Conflict Avoidance in Pedestrian Merging in Controlled Experiments by Variance Indicator

Abstract

Pedestrian congestion at corridor intersections often originates from localized fluctuations in motion rather than from a macroscopic collapse of flow. Understanding pedestrian instability at corridor intersections remains challenging because existing studies mainly rely on density, average speed, or flow-based measures and limited datasets, making it difficult to separate geometric turning effects from interaction induced fluctuations in merging flows. In particular, the mechanism underlying the turning angle dependence in T junctions has not been resolved. Here, we analyze more than 300 controlled experiments conducted in L corridors with turning only and T corridors with turning and merging. Using Voronoi-based speed variance $V_s$ and velocity variance $V_v$, we systematically compare geometric and interaction effects. $V_s$ effectively captures interaction driven instability, while $V_v$ reflects directional adjustments due to geometry. The comparison reveals distinct fluctuation mechanisms and identifies a critical transition near $90°$, demonstrating the advantage of variance-based indicators for diagnosing pedestrian dynamics.

Figures (13)

• Figure 1: Illustration of the Voronoi-based definition of local regions and neighbors for pedestrian $i$. Blue dots represent pedestrian centroid positions (generator points) extracted from the trajectory data.

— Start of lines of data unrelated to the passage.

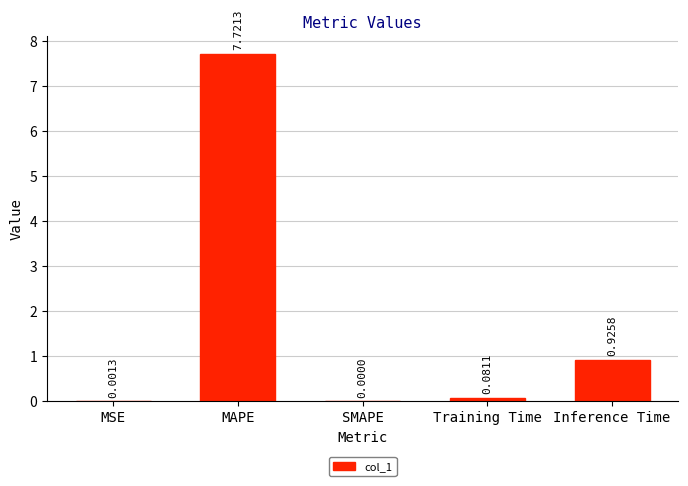

Which has a higher value, Inference Time or MSE?

Inference Time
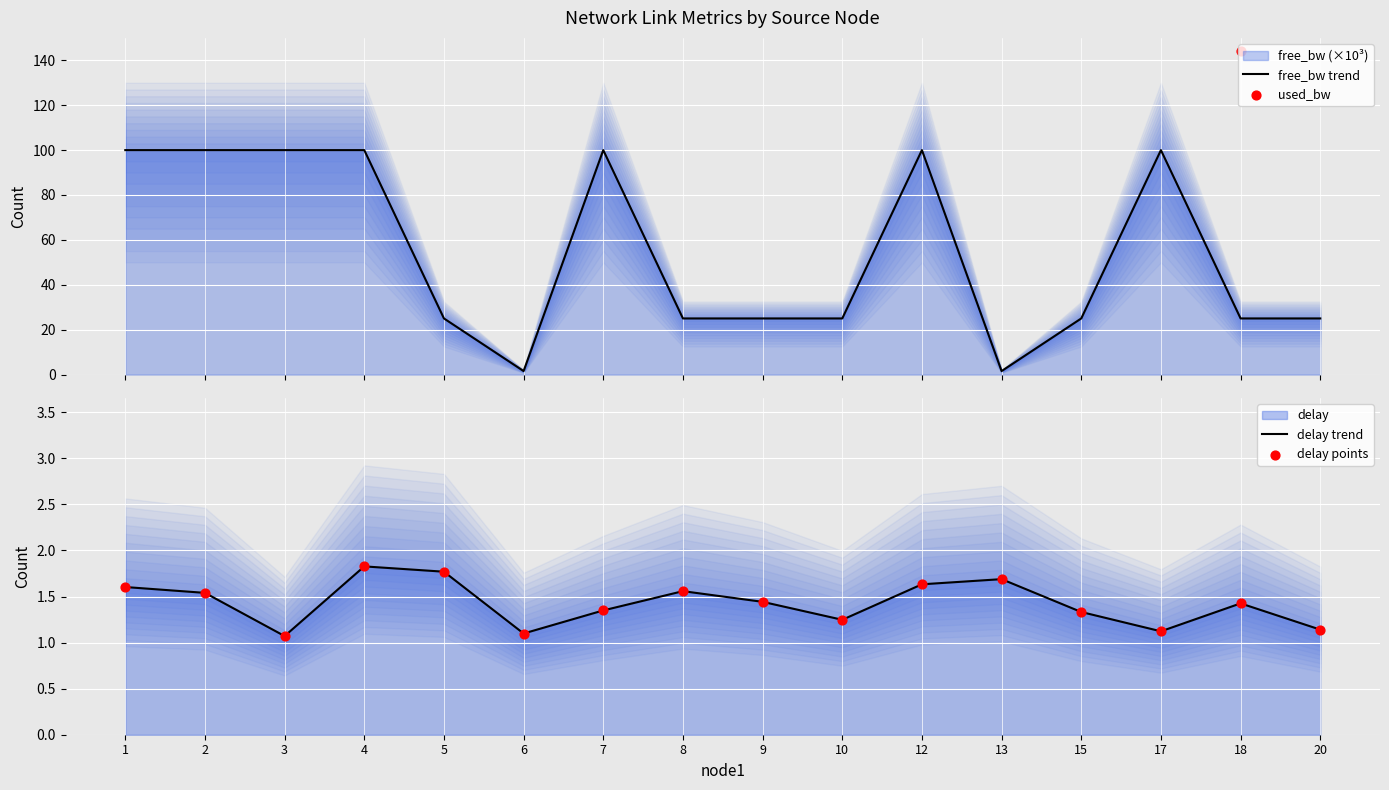

Which series reaches the minimum Y coordinate?

delay trend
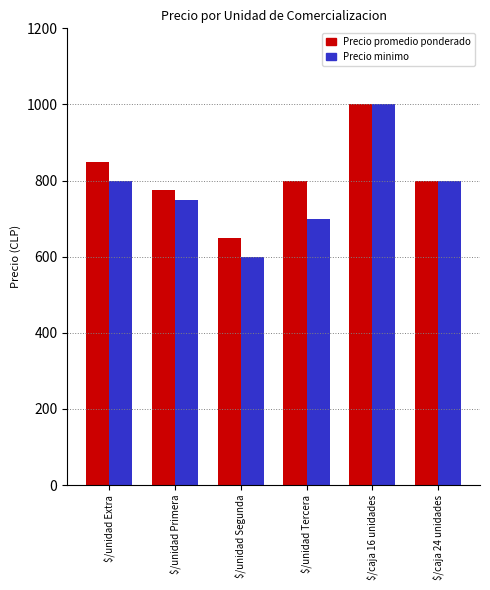

What is the difference between the maximum and second lowest values in the Precio promedio ponderado series?

225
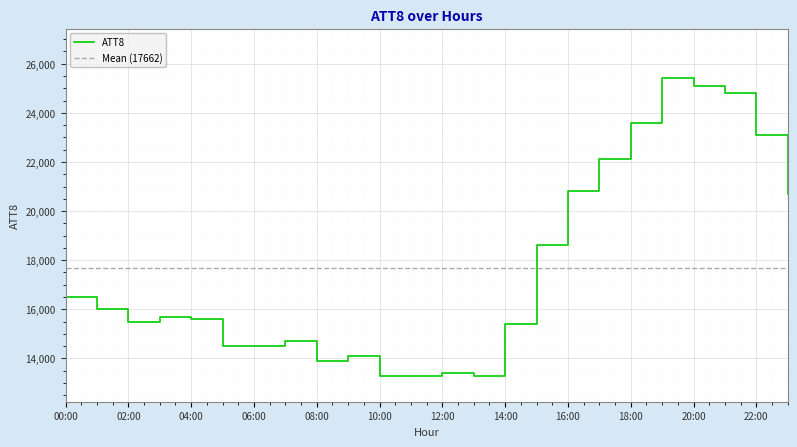

How many values are below 15700?

12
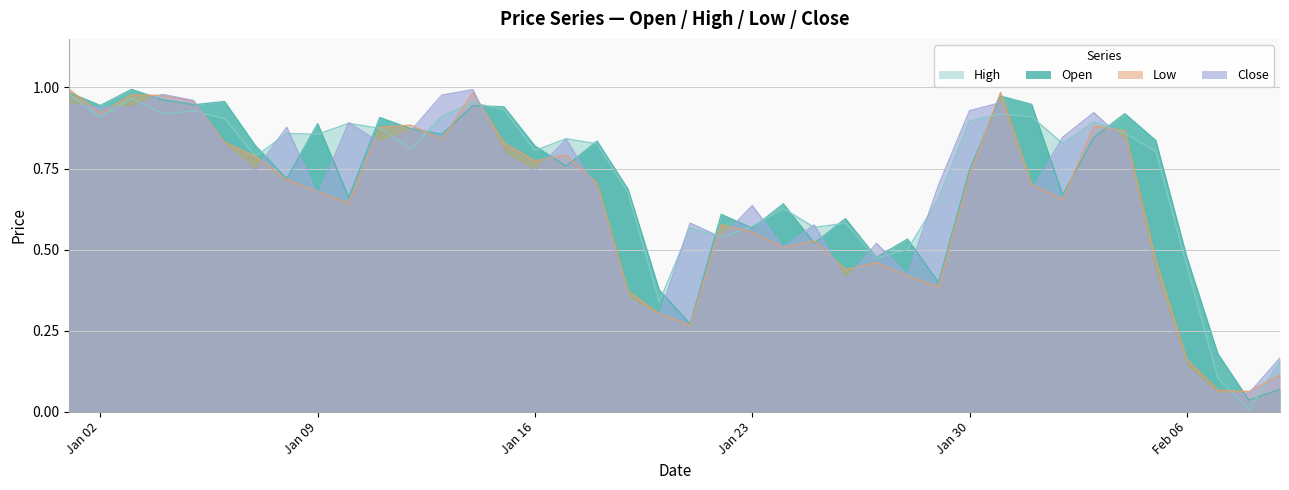

The Open series shows 0.3 at Jan 30. True or false?

False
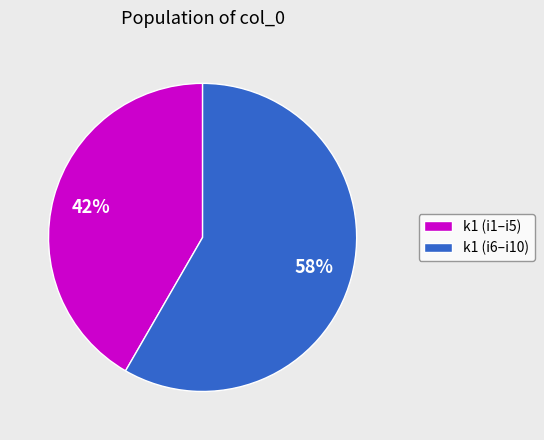

To the nearest percent, what is the average slice percentage?

50%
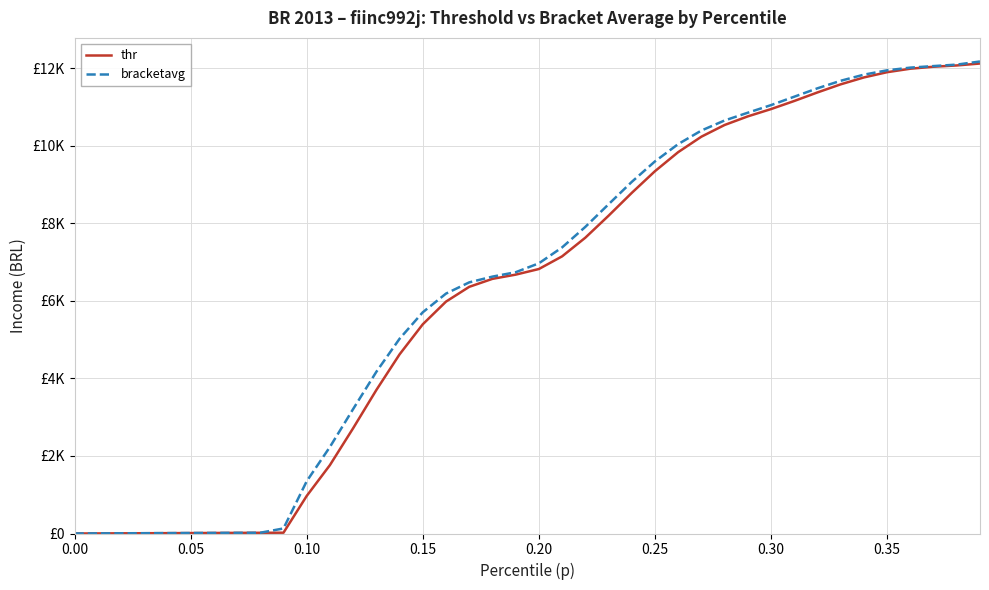

Reading left to right, extract all data points from this chart.

thr: 0.0	2.3	4.6	6.8	9.1	11.4	13.7	16.0	18.3	20.5	969.2	1765.3	2716.8	3703.1	4622.9	5399.0	5983.9	6365.0	6571.1	6679.7	6824.9	7151.4	7632.8	8199.3	8788.8	9349.1	9840.7	10239.9	10541.6	10764.0	10952.1	11161.0	11381.8	11590.5	11768.5	11904.0	11993.7	12044.9	12077.7	12127.8
bracketavg: 1.1	3.4	5.7	8.0	10.3	12.5	14.8	17.1	19.4	130.5	1348.8	2233.3	3211.6	4172.1	5025.4	5708.5	6190.9	6480.2	6628.8	6742.0	6972.1	7382.2	7911.7	8494.5	9073.2	9601.9	10048.5	10398.5	10658.0	10858.2	11054.4	11271.5	11488.0	11682.7	11840.1	11952.5	12021.8	12061.6	12099.4	12180.0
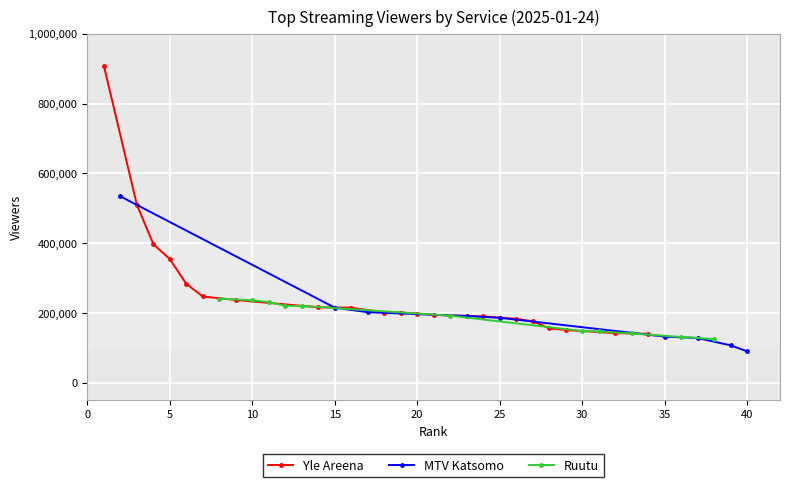

Count the number of categories in the chart.

20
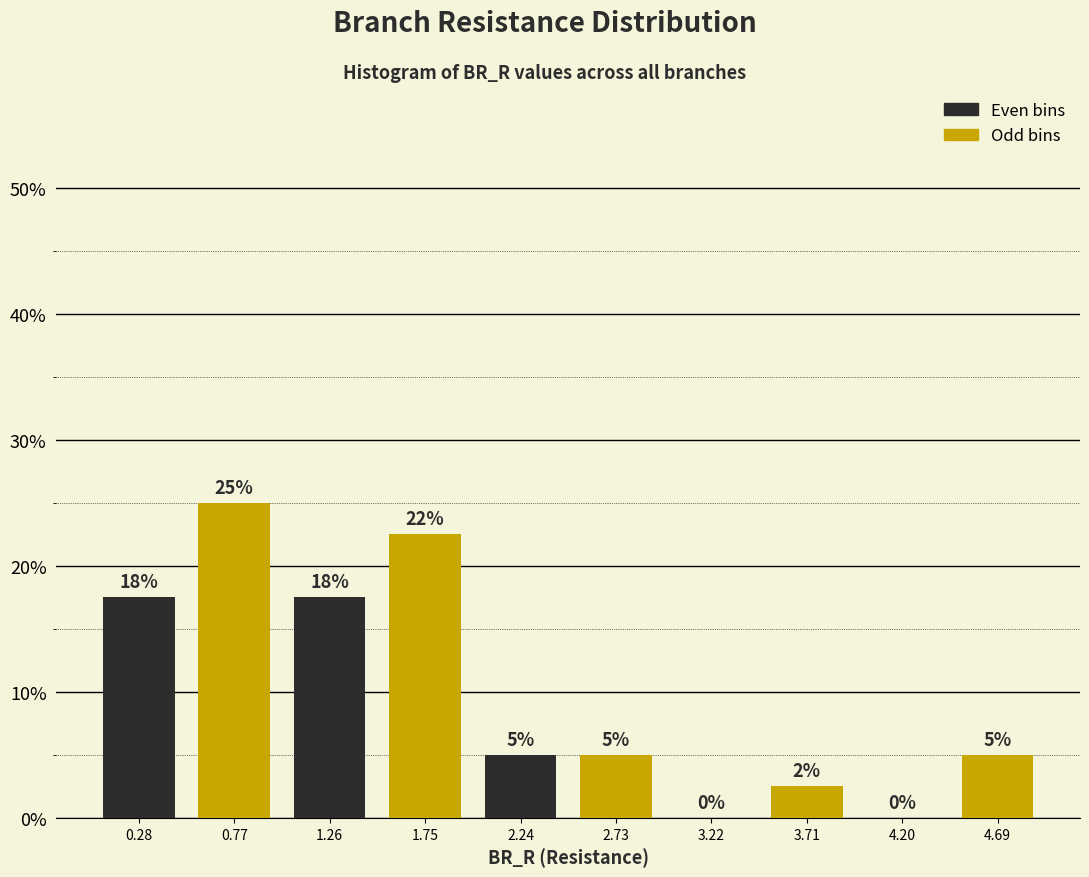

Which range on the x-axis has the tallest bar?

0.55 to 1.00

The plane is partitioned into Voronoi cells (black polygons), where each cell contains all points closer to its associated pedestrian than to any other. The highlighted red cell denotes the Voronoi region $V_i$ of the target pedestrian $i$. Surrounding red-outlined polygons indicate the Voronoi neighbors $\{\, j \in \mathcal{N}_i \,\}$, defined as pedestrians whose cells share a common boundary with $V_i$. These neighbors ($j=1, 2,3,4,5,6,7$ in the figure) form the local interaction set used in the computation of speed variance $V_s$ and velocity variance $V_v$. The shared edges represent the perpendicular bisectors of pedestrian pairs, forming the physical competition boundaries for available space.
• Figure 2: Empty corridor layouts used for constructing the turning and merging experimental geometries.(a) Corridor configuration used to create the 30° and 150° turning scenarios. Pedestrians entering from the lower branch experience a 30° left turn, while reversing the direction yields a 150° right turn. (b) Corridor configuration for generating 60° and 120° turning angles. A 60° left turn is formed for pedestrians approaching from the lower branch, and the same geometry produces a 120° right turn when traversed in the opposite direction. (c)The corridor configuration corresponding to the 90° turning case.
• Figure 3: Experimental layout of the L corridor (turning-only scenario). The corridor consists of two straight segments of equal width (2 m) connected by a turning angle, forming an L-shaped geometry. An 8 m start area and a 4 m acceleration zone are placed upstream to allow pedestrians to reach a stable walking speed before entering the measurement region. After negotiating the turn, pedestrians walk through an additional 4 m downstream segment to avoid premature deceleration.
• Figure 4: Experiment setup of merging T corridor. Two pedestrian streams enter the corridor from separate branches and merge at the junction. Pedestrians in Corridor A walk straight into the merging point, while pedestrians in Corridor B approach the intersection and turn by a prescribed angle before joining the main stream. Each branch includes a 4 m acceleration zone to ensure stable entry speeds. After the merging point, both groups share the same downstream corridor. Finally, pedestrians walk through an additional 4 m downstream segment to avoid premature deceleration.
• Figure 5: Spatial distributions of time-averaged Voronoi density in the (a) L corridor for 24-pedestrian experiments. and (b) T corridor for five turning angles for 40-pedestrian experiments. From left to right, panels correspond to turning angles of 30°, 60°, 90°, 120°, and 150°. Colorbars indicate the magnitude of the Voronoi density, with values ranging from low (blue) to high (red). In each panel, red arrows denote the walking directions of the pedestrian stream(s), and the symbol $\theta$ marks the prescribed turning angle of the corridor geometry. All maps are displayed on a fixed spatial grid covering the measurement region.